I’ve trained a model that tries to segment objects of interest in an image. I want evaluate the performance of my model by determining the precision, recall and f-measure of the network output.

I know that precision=tp/(tp+fp) and recall=tp/(tp+fn). I found out that sklearn.metrics has multiple functions to determine these values but I cant seem to effectively use these functions.

At first I had written a script that found the tp, fp and fn values and returned the actual int numbers so for example in one sample I have 2 objects of interest in the ground truth but the network detected 4 objects of interest so these put my values at:

tp = 2, fp = 2 and fn = 0

I cant use these, as sklearn.metrics expects arrays as inputs, so I rewrote my script to give the following arrays:

gt_array = [1, 1]
pred_array = [1, 0, 1, 0]

as two of the predictions were correct while the other two were misclassified objects.
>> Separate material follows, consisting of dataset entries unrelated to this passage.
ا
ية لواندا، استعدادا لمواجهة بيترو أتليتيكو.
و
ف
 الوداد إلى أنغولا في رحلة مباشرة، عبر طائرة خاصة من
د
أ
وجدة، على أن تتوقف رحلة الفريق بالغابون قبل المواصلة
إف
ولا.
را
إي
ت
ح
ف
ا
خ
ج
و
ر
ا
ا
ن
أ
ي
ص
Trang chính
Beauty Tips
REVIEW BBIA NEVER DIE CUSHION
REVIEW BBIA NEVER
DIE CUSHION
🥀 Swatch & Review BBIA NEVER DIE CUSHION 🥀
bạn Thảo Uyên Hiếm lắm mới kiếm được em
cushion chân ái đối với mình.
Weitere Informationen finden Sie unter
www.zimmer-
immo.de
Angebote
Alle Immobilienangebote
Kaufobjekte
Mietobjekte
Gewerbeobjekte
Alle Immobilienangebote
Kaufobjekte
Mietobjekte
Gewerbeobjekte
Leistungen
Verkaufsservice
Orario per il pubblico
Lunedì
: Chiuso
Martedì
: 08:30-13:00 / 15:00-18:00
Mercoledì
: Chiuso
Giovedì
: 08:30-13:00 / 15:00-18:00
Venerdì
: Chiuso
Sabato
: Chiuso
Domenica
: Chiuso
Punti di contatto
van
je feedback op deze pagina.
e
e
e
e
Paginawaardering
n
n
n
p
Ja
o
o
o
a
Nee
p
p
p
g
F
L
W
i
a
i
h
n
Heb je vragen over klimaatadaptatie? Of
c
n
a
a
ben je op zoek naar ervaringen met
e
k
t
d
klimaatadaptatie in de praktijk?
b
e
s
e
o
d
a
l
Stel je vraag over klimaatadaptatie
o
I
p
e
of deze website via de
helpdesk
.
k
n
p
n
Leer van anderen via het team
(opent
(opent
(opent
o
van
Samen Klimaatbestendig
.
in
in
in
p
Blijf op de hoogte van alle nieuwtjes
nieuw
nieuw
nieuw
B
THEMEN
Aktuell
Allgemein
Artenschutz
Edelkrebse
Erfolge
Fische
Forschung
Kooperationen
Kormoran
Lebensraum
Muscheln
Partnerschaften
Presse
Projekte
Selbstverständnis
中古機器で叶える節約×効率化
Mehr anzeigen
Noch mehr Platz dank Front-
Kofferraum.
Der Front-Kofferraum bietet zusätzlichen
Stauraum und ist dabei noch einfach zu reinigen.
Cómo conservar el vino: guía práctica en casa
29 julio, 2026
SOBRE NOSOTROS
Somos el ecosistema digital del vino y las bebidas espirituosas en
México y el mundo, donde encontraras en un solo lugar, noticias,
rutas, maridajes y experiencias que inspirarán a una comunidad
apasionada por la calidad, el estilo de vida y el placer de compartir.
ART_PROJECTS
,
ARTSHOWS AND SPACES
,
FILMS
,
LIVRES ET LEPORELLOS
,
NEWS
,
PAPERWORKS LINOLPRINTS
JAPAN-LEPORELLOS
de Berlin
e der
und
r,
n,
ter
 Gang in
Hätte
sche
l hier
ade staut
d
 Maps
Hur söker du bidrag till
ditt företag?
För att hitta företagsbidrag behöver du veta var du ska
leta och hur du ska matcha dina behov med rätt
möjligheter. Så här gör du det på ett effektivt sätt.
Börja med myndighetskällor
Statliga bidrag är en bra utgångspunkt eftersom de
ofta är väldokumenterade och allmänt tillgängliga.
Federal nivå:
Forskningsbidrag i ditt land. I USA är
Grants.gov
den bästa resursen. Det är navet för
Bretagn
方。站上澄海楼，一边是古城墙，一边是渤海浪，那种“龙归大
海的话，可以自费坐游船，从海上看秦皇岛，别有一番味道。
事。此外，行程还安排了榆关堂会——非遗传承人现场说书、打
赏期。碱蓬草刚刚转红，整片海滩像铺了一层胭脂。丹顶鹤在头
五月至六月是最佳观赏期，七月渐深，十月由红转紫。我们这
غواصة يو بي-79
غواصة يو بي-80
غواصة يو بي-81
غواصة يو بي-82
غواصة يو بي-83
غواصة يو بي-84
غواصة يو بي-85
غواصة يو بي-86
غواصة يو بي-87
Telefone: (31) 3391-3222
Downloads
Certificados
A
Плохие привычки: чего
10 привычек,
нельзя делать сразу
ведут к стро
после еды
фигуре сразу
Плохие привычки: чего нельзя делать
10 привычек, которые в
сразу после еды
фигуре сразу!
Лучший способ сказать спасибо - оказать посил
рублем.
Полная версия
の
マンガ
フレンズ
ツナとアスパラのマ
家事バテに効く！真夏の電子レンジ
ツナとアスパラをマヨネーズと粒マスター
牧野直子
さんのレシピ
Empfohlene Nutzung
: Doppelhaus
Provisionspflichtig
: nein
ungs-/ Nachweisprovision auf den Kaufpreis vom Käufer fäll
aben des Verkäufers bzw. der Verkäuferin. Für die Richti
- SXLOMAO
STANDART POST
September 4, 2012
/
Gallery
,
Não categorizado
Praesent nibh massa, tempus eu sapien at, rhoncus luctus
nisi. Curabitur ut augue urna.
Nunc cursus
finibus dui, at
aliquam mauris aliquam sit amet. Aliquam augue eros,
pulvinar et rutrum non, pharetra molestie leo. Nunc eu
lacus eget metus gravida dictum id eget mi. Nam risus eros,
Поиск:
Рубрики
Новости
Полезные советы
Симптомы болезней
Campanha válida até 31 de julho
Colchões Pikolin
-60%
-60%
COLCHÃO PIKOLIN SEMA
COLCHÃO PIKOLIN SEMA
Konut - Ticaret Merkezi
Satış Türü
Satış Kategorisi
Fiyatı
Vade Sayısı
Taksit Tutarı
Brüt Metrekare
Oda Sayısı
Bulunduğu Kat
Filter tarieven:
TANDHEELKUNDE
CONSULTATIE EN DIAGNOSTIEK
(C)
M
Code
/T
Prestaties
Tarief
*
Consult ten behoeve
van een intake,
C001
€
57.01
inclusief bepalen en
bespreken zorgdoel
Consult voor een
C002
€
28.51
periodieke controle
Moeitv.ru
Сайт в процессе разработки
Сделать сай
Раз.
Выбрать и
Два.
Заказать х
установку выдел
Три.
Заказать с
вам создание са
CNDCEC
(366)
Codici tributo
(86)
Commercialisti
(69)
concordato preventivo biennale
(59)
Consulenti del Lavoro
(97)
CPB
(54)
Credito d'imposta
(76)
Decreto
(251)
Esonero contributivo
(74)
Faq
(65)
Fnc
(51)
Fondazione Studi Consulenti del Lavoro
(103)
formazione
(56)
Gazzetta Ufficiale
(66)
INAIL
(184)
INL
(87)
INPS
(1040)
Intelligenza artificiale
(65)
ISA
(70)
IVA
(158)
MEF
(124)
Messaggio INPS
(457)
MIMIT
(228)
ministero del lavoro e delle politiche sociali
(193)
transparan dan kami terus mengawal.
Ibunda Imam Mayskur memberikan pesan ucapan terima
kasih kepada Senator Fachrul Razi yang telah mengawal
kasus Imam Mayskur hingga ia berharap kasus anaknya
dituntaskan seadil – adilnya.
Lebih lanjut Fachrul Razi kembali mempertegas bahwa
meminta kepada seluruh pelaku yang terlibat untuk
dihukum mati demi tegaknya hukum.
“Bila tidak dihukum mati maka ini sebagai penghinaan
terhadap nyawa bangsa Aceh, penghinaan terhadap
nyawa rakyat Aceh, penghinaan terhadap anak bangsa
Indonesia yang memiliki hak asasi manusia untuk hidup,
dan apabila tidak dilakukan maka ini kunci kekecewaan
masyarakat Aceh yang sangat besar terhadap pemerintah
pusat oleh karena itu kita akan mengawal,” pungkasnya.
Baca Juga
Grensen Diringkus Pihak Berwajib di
If I give this to the function:

metrics.classification_report(gt_array, pred_array)


metrics.precision_recall_fscore_support(gt_array, pred_array,average='binary')

I get the error:

{ValueError}Multi-label binary indicator input with different numbers of labels

which I can see, but I assumed the function will automatically, from the size differences, determine the fn and fp values.

So how do I determine these metrics when I have varying sizes of arrays. In some samples the ground_truth has 10 detections but the network output only shows 5, so in this case how do I incorporate the fn values in the above function?